International

Guerre, crise économique et mécontentement dans la Russie de Poutine


Entretien avec Posle

par Ashley Smith

Le régime de Vladimir Poutine commence à montrer des signes de fragilité alors qu’il poursuit sa guerre impérialiste contre l’Ukraine. Kiev a réussi à le mettre en échec, les pertes russes s’élèvent à environ 1,2 million de morts et de blessés, et l’économie russe, malgré l’euphorie temporaire provoquée par la hausse des prix du pétrole, est confrontée à des problèmes croissants. Ashley Smith, de Tempest, s’entretient ici avec les rédacteurs de Posle, un site web socialiste russe, au sujet de la guerre de Poutine, du régime, des griefs populaires et des défis de la résistance sous l’autocratie.

Alors que les rédacteurs de Tempest préparaient cet article pour publication, l’État russe a désigné les personnes associées au site web Posle comme « agents étrangers ». La loi russe sur les « agents étrangers » est extrêmement répressive et expose les rédacteurs à un risque important de poursuites pénales et à d’autres menaces pesant sur leurs droits civils fondamentaux. La loi russe est un exemple de ce que Human Rights Watch a identifié comme un outil essentiel dans le manuel de l’autoritarisme. « La cible principale de ces lois est la société civile et les organisations médiatiques » dont les activités « visent à influencer les politiques publiques… [et] à organiser des débats publics, des événements, des rassemblements et des manifestations ». Ainsi, parmi d’autres prétendus délits, le régime de Poutine a fondé sa décision sur la prétendue « promotion » par Posle des « relations LGBT ». Cela s’inscrit dans le cadre d’une attaque plus large contre les droits démocratiques à l’échelle internationale. On observe des parallèles aux États-Unis, où la dérive autoritaire s’est intensifiée sous Trump. Tempest exprime sa solidarité inconditionnelle avec Posle et ses rédacteurs. Nous voyons en Posle des « agents » comme nous, non pas d’un État quelconque, mais d’un projet démocratique de solidarité internationale qui est l’antidote à un avenir de barbarie capitaliste effrénée.
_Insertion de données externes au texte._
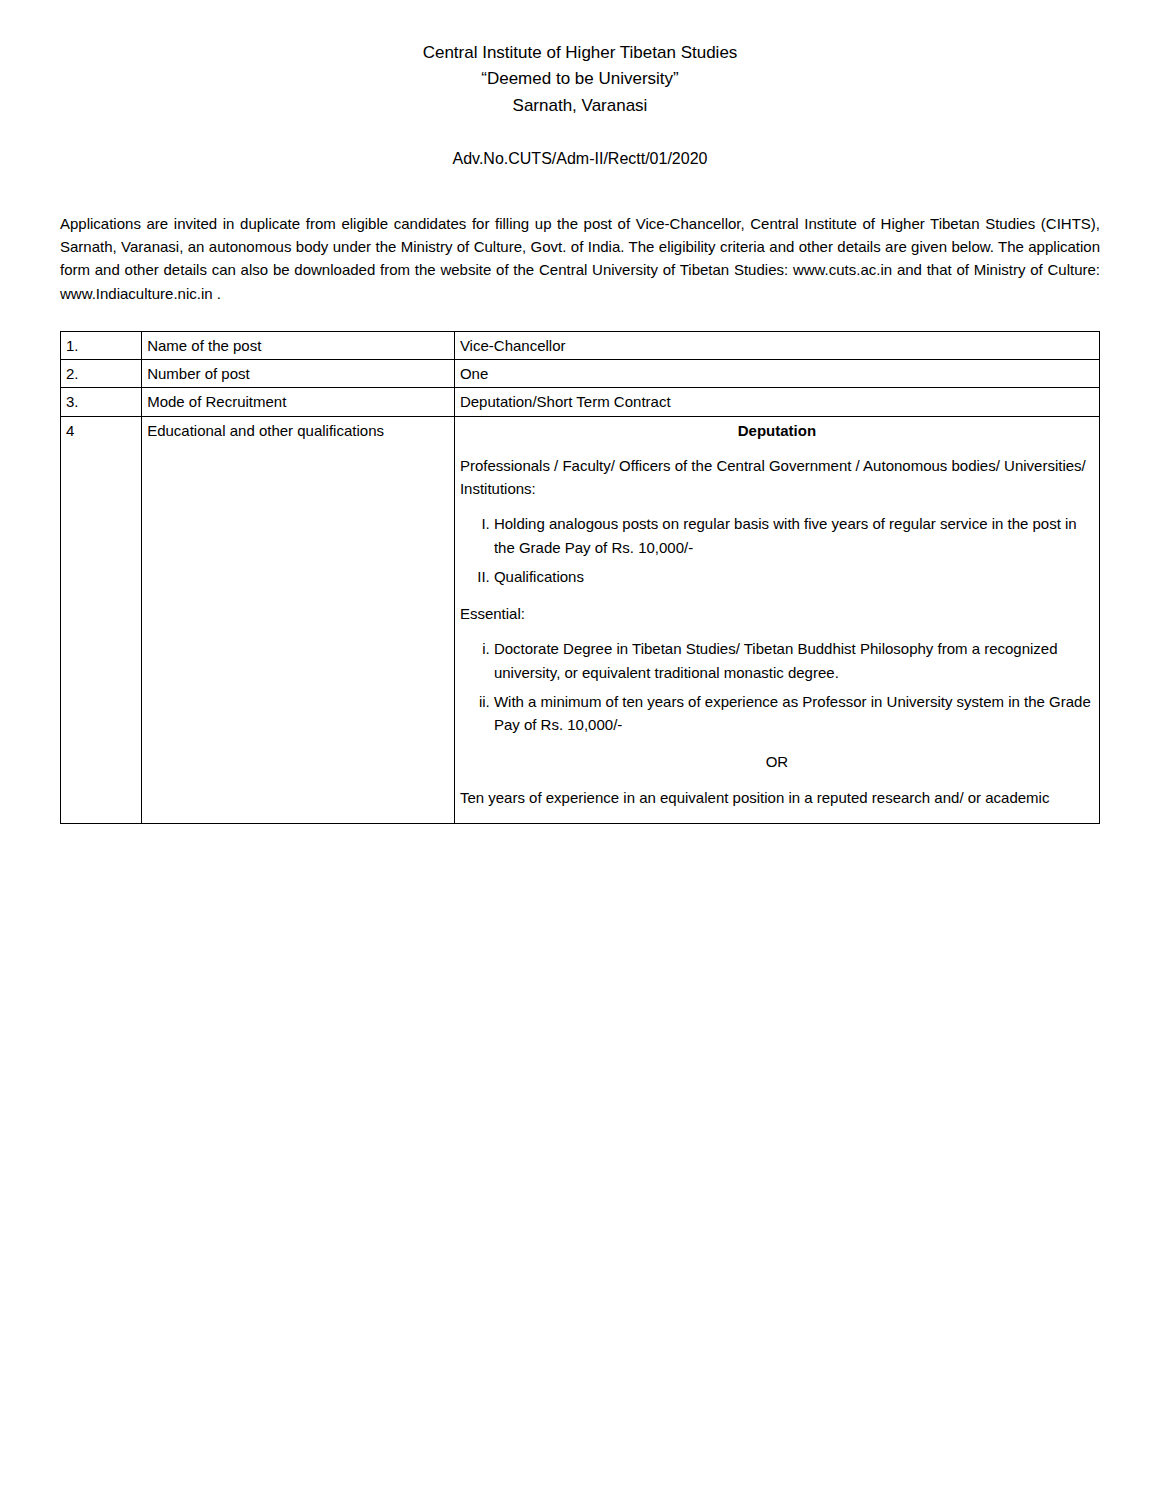Central Institute of Higher Tibetan Studies
“Deemed to be University”
Sarnath, Varanasi
Adv.No.CUTS/Adm-II/Rectt/01/2020
Applications are invited in duplicate from eligible candidates for filling up the post of Vice-Chancellor, Central Institute of Higher Tibetan Studies (CIHTS), Sarnath, Varanasi, an autonomous body under the Ministry of Culture, Govt. of India. The eligibility criteria and other details are given below. The application form and other details can also be downloaded from the website of the Central University of Tibetan Studies: www.cuts.ac.in and that of Ministry of Culture: www.Indiaculture.nic.in .
| 1. | Name of the post | Vice-Chancellor |
| 2. | Number of post | One |
| 3. | Mode of Recruitment | Deputation/Short Term Contract |
| 4 | Educational and other qualifications | Deputation Professionals / Faculty/ Officers of the Central Government / Autonomous bodies/ Universities/ Institutions: Holding analogous posts on regular basis with five years of regular service in the post in the Grade Pay of Rs. 10,000/- Qualifications Essential: Doctorate Degree in Tibetan Studies/ Tibetan Buddhist Philosophy from a recognized university, or equivalent traditional monastic degree. With a minimum of ten years of experience as Professor in University system in the Grade Pay of Rs. 10,000/- OR Ten years of experience in an equivalent position in a reputed research and/ or academic |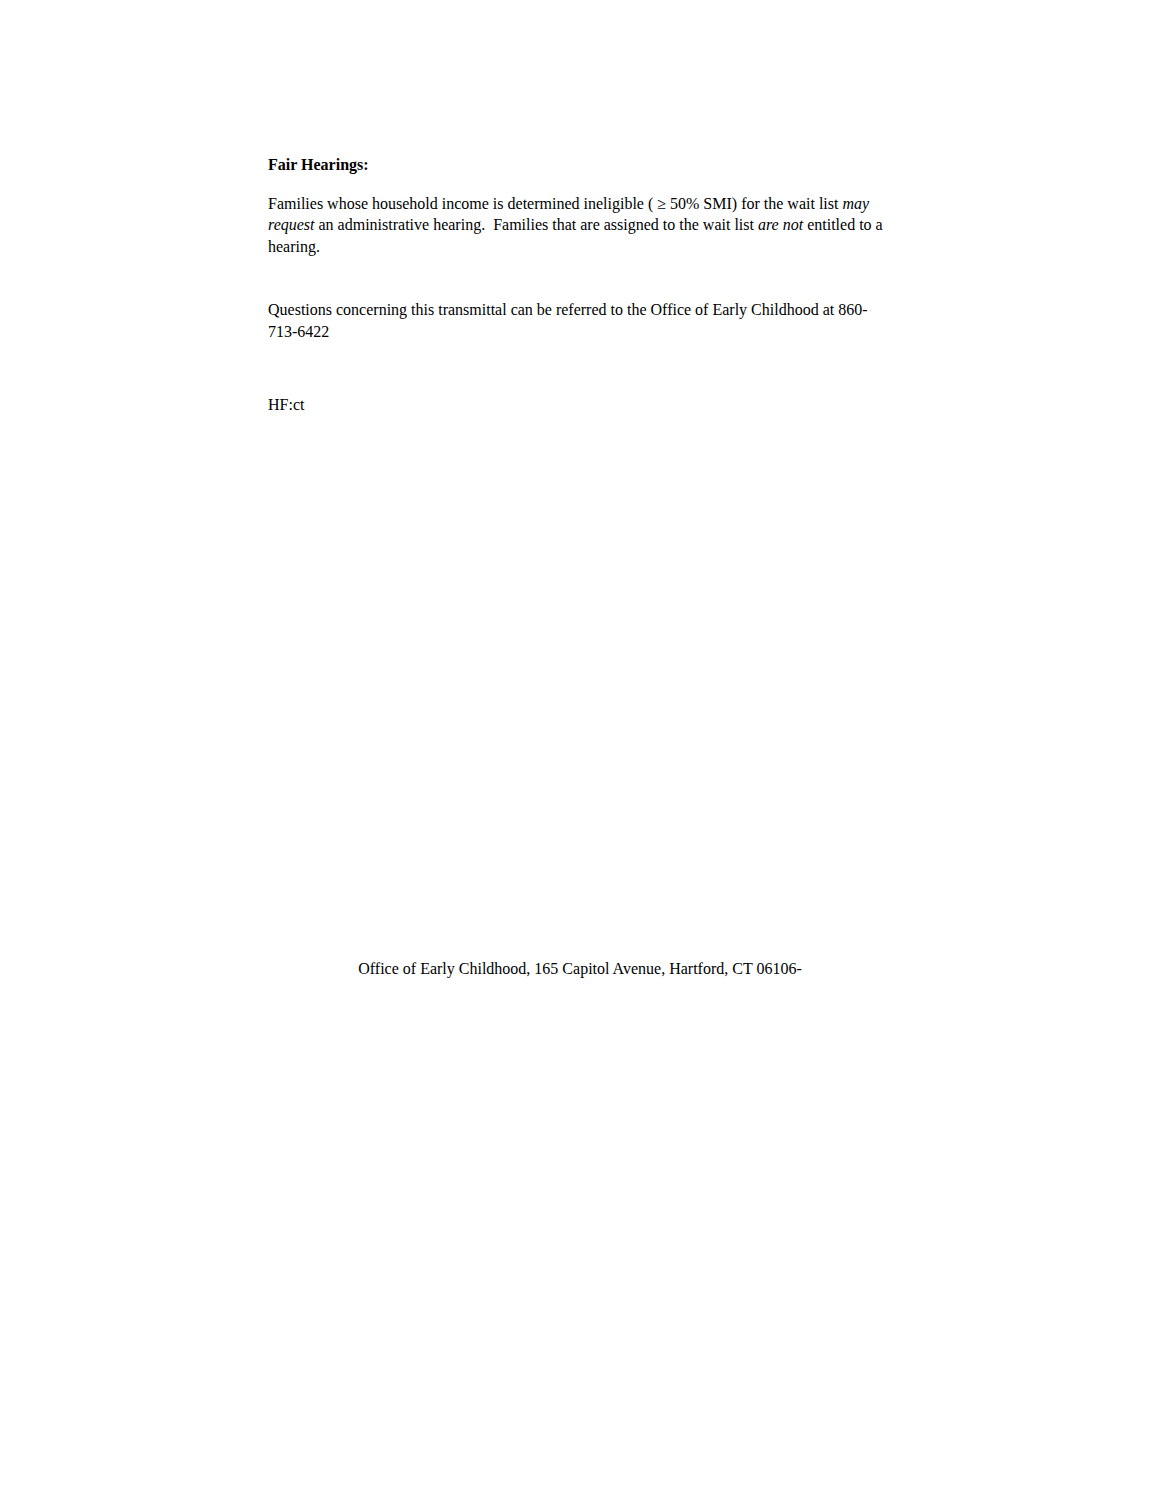Fair Hearings:
Families whose household income is determined ineligible ( ≥ 50% SMI) for the wait list may request an administrative hearing. Families that are assigned to the wait list are not entitled to a hearing.
Questions concerning this transmittal can be referred to the Office of Early Childhood at 860-713-6422
HF:ct
Office of Early Childhood, 165 Capitol Avenue, Hartford, CT 06106-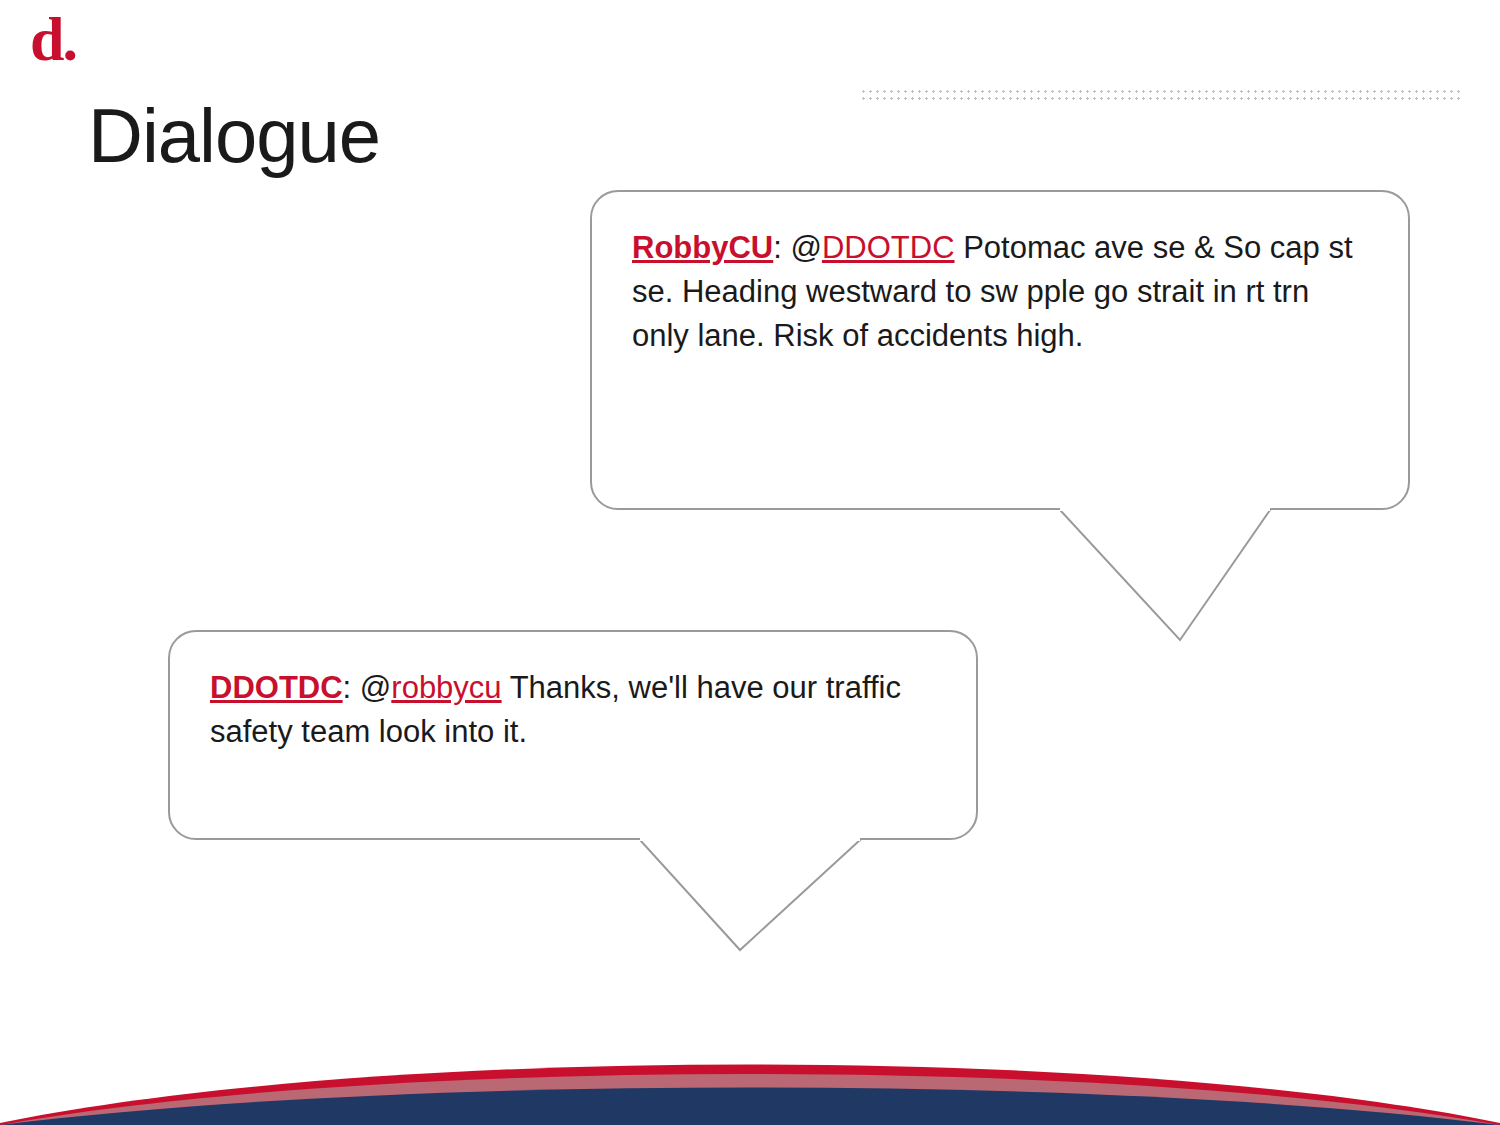d.
Dialogue
RobbyCU: @DDOTDC Potomac ave se & So cap st se. Heading westward to sw pple go strait in rt trn only lane. Risk of accidents high.
DDOTDC: @robbycu Thanks, we'll have our traffic safety team look into it.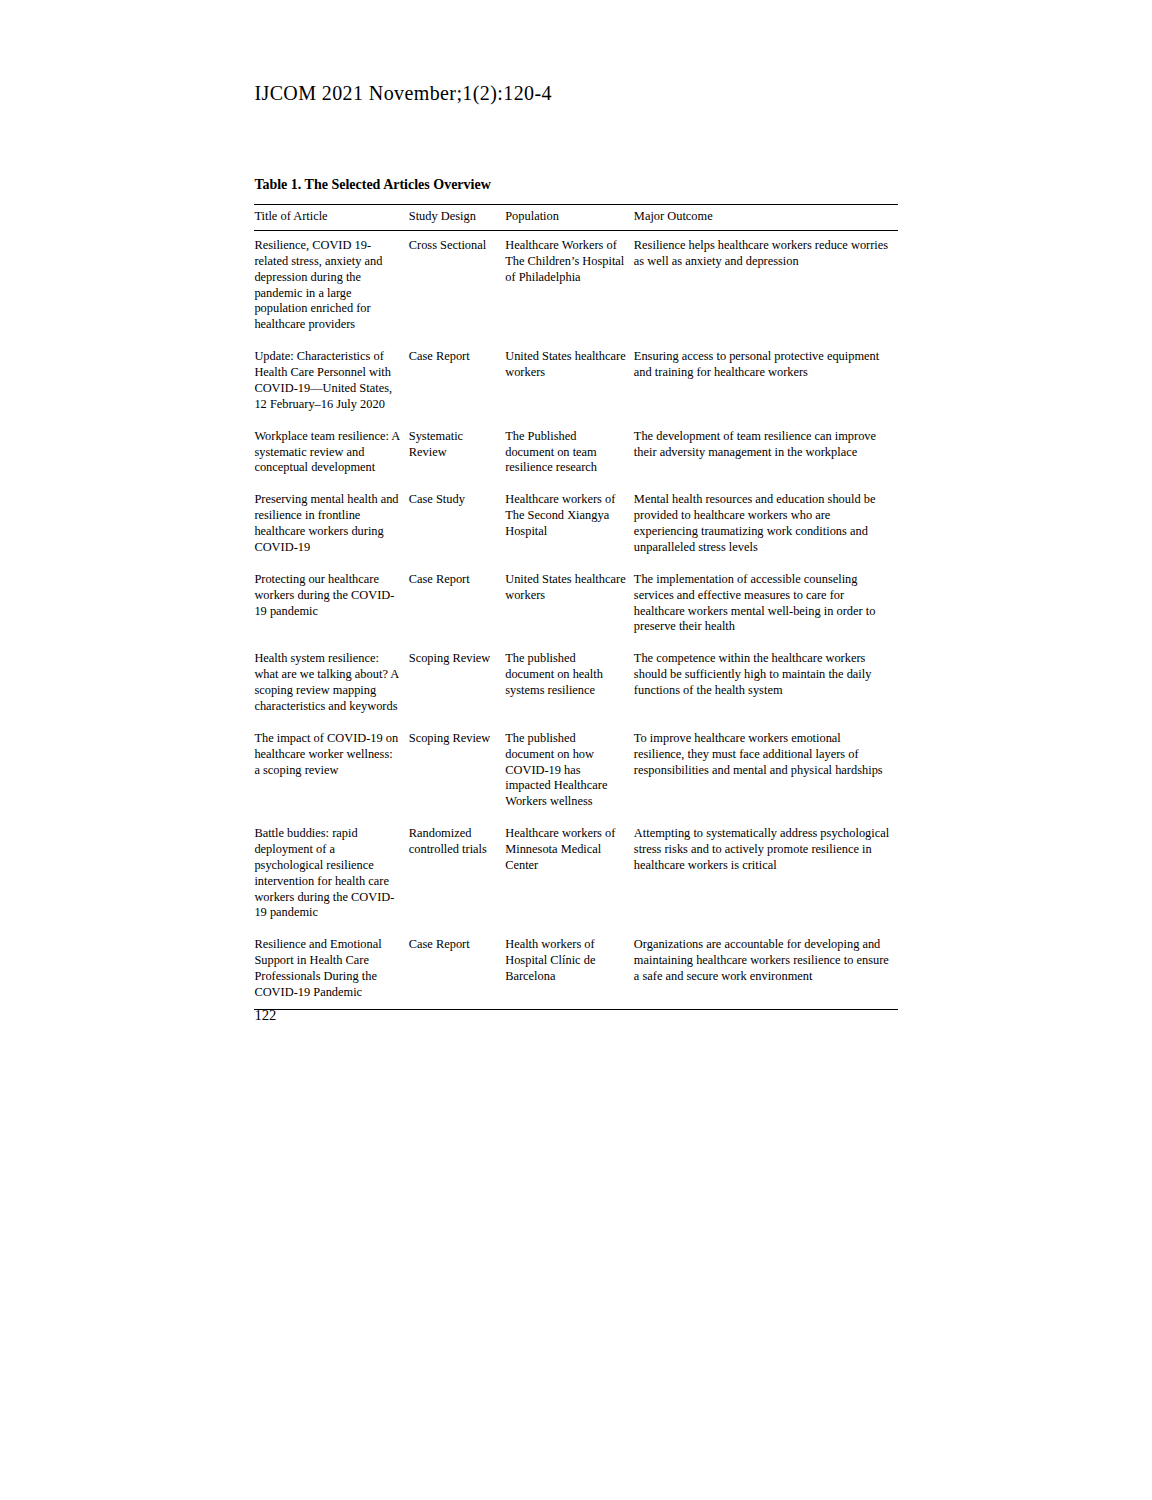IJCOM 2021 November;1(2):120-4
Table 1. The Selected Articles Overview
| Title of Article | Study Design | Population | Major Outcome |
| --- | --- | --- | --- |
| Resilience, COVID 19-related stress, anxiety and depression during the pandemic in a large population enriched for healthcare providers | Cross Sectional | Healthcare Workers of The Children’s Hospital of Philadelphia | Resilience helps healthcare workers reduce worries as well as anxiety and depression |
| Update: Characteristics of Health Care Personnel with COVID-19—United States, 12 February–16 July 2020 | Case Report | United States healthcare workers | Ensuring access to personal protective equipment and training for healthcare workers |
| Workplace team resilience: A systematic review and conceptual development | Systematic Review | The Published document on team resilience research | The development of team resilience can improve their adversity management in the workplace |
| Preserving mental health and resilience in frontline healthcare workers during COVID-19 | Case Study | Healthcare workers of The Second Xiangya Hospital | Mental health resources and education should be provided to healthcare workers who are experiencing traumatizing work conditions and unparalleled stress levels |
| Protecting our healthcare workers during the COVID-19 pandemic | Case Report | United States healthcare workers | The implementation of accessible counseling services and effective measures to care for healthcare workers mental well-being in order to preserve their health |
| Health system resilience: what are we talking about? A scoping review mapping characteristics and keywords | Scoping Review | The published document on health systems resilience | The competence within the healthcare workers should be sufficiently high to maintain the daily functions of the health system |
| The impact of COVID-19 on healthcare worker wellness: a scoping review | Scoping Review | The published document on how COVID-19 has impacted Healthcare Workers wellness | To improve healthcare workers emotional resilience, they must face additional layers of responsibilities and mental and physical hardships |
| Battle buddies: rapid deployment of a psychological resilience intervention for health care workers during the COVID-19 pandemic | Randomized controlled trials | Healthcare workers of Minnesota Medical Center | Attempting to systematically address psychological stress risks and to actively promote resilience in healthcare workers is critical |
| Resilience and Emotional Support in Health Care Professionals During the COVID-19 Pandemic | Case Report | Health workers of Hospital Clínic de Barcelona | Organizations are accountable for developing and maintaining healthcare workers resilience to ensure a safe and secure work environment |
122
Ashley Smith : Les États-Unis et Israël ont étendu leur guerre génocidaire conjointe contre Gaza au Liban et à l’Iran. Ils s’attendaient à une victoire rapide, mais celle-ci s’est transformée en une nouvelle guerre désastreuse et sans fin. Le régime iranien a lancé une guerre asymétrique ; il a frappé les infrastructures pétrolières de la région, fermé le détroit d’Ormuz et ainsi perturbé le flux non seulement de pétrole, mais aussi de produits pétrochimiques, d’engrais et d’hélium, essentiel à la fabrication de micropuces. Alors que la stagflation menace tous les coins de l’économie mondiale, il semble que la Russie ait tiré profit de la guerre : le président Trump a assoupli les sanctions sur le pétrole russe et la hausse des prix des combustibles fossiles a fait gonfler les caisses de Poutine. Cette analyse est-elle exacte ? Quel impact cela a-t-il sur l’économie russe ?

Posle : En effet, à court terme, la Russie a bénéficié de la flambée des prix du pétrole et de la levée des sanctions. Par exemple, les recettes budgétaires russes provenant des exportations de pétrole ont doublé en avril par rapport à mars. Cependant, ces recettes supplémentaires ne suffisent pas à enrayer la hausse catastrophique du déficit budgétaire (celui-ci s’élève actuellement à 2,5 %, dépassant le seuil de 1,6 % prévu par le gouvernement pour cette année). Cela a un effet d’entraînement négatif sur les autres dépenses publiques et la vigueur du rouble. Cela ajoute une pression supplémentaire sur un système financier déjà fragile.

De plus, la quasi-totalité des bénéfices exceptionnels a été reversée aux compagnies pétrolières pour moderniser les infrastructures (qui ont été gravement endommagées par les attaques efficaces des missiles ukrainiens). Il convient de noter que les attaques ukrainiennes visant les raffineries de pétrole et les terminaux de chargement ont sérieusement compromis la capacité de la Russie à exporter des matières premières. Ces derniers mois, les ports de la mer Baltique, par exemple, ont réduit leurs expéditions de pétrole d’un tiers.

Dans le même temps, une hausse soutenue des prix du pétrole entraînera inévitablement une baisse de la consommation mondiale de pétrole, ce qui pourrait gravement nuire à l’économie russe déjà en récession. Par conséquent, la guerre en cours en Iran et le blocus du détroit d’Ormuz ne servent pas les intérêts économiques de la Russie, bien qu’ils lui offrent sans aucun doute des avantages politiques.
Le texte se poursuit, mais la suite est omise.